> What needs to be done: Copy every one of the following rows word for word, keeping each line unchanged.

> Data lines:
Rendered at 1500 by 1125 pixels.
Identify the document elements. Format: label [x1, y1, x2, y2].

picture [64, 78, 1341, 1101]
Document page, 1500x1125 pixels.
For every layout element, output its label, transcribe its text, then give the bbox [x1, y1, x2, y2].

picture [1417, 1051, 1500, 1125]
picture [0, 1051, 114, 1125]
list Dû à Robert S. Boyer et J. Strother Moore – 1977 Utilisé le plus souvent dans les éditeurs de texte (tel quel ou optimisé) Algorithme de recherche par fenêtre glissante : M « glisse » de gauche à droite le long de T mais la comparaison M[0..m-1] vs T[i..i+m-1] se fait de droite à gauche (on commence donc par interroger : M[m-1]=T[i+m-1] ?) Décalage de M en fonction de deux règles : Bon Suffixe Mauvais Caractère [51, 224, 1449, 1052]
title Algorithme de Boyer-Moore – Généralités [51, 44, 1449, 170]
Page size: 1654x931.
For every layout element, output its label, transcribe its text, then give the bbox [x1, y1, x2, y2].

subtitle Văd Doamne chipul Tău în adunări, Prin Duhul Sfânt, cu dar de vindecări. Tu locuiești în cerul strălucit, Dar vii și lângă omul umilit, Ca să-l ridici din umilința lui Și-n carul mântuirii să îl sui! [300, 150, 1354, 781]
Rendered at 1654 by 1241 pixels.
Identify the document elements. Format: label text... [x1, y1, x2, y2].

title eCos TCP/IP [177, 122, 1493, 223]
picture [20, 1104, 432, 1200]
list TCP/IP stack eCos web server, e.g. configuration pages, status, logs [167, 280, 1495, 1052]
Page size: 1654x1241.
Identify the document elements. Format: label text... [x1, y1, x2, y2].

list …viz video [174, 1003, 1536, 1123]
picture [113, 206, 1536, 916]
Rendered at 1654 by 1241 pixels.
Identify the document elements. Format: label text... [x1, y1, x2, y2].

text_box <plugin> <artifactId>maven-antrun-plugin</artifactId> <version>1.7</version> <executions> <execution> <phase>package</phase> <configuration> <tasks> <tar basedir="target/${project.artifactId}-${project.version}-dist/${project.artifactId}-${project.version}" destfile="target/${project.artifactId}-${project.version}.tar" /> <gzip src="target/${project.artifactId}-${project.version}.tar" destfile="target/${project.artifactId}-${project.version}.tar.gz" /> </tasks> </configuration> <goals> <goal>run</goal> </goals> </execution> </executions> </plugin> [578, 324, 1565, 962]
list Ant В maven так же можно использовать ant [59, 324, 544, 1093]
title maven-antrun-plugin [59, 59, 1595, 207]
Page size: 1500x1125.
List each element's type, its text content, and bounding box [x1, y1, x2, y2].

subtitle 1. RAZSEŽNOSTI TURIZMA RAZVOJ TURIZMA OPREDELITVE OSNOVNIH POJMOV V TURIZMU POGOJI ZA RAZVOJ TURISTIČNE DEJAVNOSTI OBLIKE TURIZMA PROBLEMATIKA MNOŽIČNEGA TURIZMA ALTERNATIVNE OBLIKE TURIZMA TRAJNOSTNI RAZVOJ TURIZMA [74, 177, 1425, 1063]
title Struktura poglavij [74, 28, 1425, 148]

> Response to the task:
Rendered at 1500 by 1125 pixels.
Identify the document elements. Format: label [x1, y1, x2, y2].

picture [64, 78, 1341, 1101]
Document page, 1500x1125 pixels.
For every layout element, output its label, transcribe its text, then give the bbox [x1, y1, x2, y2].

picture [1417, 1051, 1500, 1125]
picture [0, 1051, 114, 1125]
list Dû à Robert S. Boyer et J. Strother Moore – 1977 Utilisé le plus souvent dans les éditeurs de texte (tel quel ou optimisé) Algorithme de recherche par fenêtre glissante : M « glisse » de gauche à droite le long de T mais la comparaison M[0..m-1] vs T[i..i+m-1] se fait de droite à gauche (on commence donc par interroger : M[m-1]=T[i+m-1] ?) Décalage de M en fonction de deux règles : Bon Suffixe Mauvais Caractère [51, 224, 1449, 1052]
title Algorithme de Boyer-Moore – Généralités [51, 44, 1449, 170]
Page size: 1654x931.
For every layout element, output its label, transcribe its text, then give the bbox [x1, y1, x2, y2].

subtitle Văd Doamne chipul Tău în adunări, Prin Duhul Sfânt, cu dar de vindecări. Tu locuiești în cerul strălucit, Dar vii și lângă omul umilit, Ca să-l ridici din umilința lui Și-n carul mântuirii să îl sui! [300, 150, 1354, 781]
Rendered at 1654 by 1241 pixels.
Identify the document elements. Format: label text... [x1, y1, x2, y2].

title eCos TCP/IP [177, 122, 1493, 223]
picture [20, 1104, 432, 1200]
list TCP/IP stack eCos web server, e.g. configuration pages, status, logs [167, 280, 1495, 1052]
Page size: 1654x1241.
Identify the document elements. Format: label text... [x1, y1, x2, y2].

list …viz video [174, 1003, 1536, 1123]
picture [113, 206, 1536, 916]
Rendered at 1654 by 1241 pixels.
Identify the document elements. Format: label text... [x1, y1, x2, y2].

text_box <plugin> <artifactId>maven-antrun-plugin</artifactId> <version>1.7</version> <executions> <execution> <phase>package</phase> <configuration> <tasks> <tar basedir="target/${project.artifactId}-${project.version}-dist/${project.artifactId}-${project.version}" destfile="target/${project.artifactId}-${project.version}.tar" /> <gzip src="target/${project.artifactId}-${project.version}.tar" destfile="target/${project.artifactId}-${project.version}.tar.gz" /> </tasks> </configuration> <goals> <goal>run</goal> </goals> </execution> </executions> </plugin> [578, 324, 1565, 962]
list Ant В maven так же можно использовать ant [59, 324, 544, 1093]
title maven-antrun-plugin [59, 59, 1595, 207]
Page size: 1500x1125.
List each element's type, its text content, and bounding box [x1, y1, x2, y2].

subtitle 1. RAZSEŽNOSTI TURIZMA RAZVOJ TURIZMA OPREDELITVE OSNOVNIH POJMOV V TURIZMU POGOJI ZA RAZVOJ TURISTIČNE DEJAVNOSTI OBLIKE TURIZMA PROBLEMATIKA MNOŽIČNEGA TURIZMA ALTERNATIVNE OBLIKE TURIZMA TRAJNOSTNI RAZVOJ TURIZMA [74, 177, 1425, 1063]
title Struktura poglavij [74, 28, 1425, 148]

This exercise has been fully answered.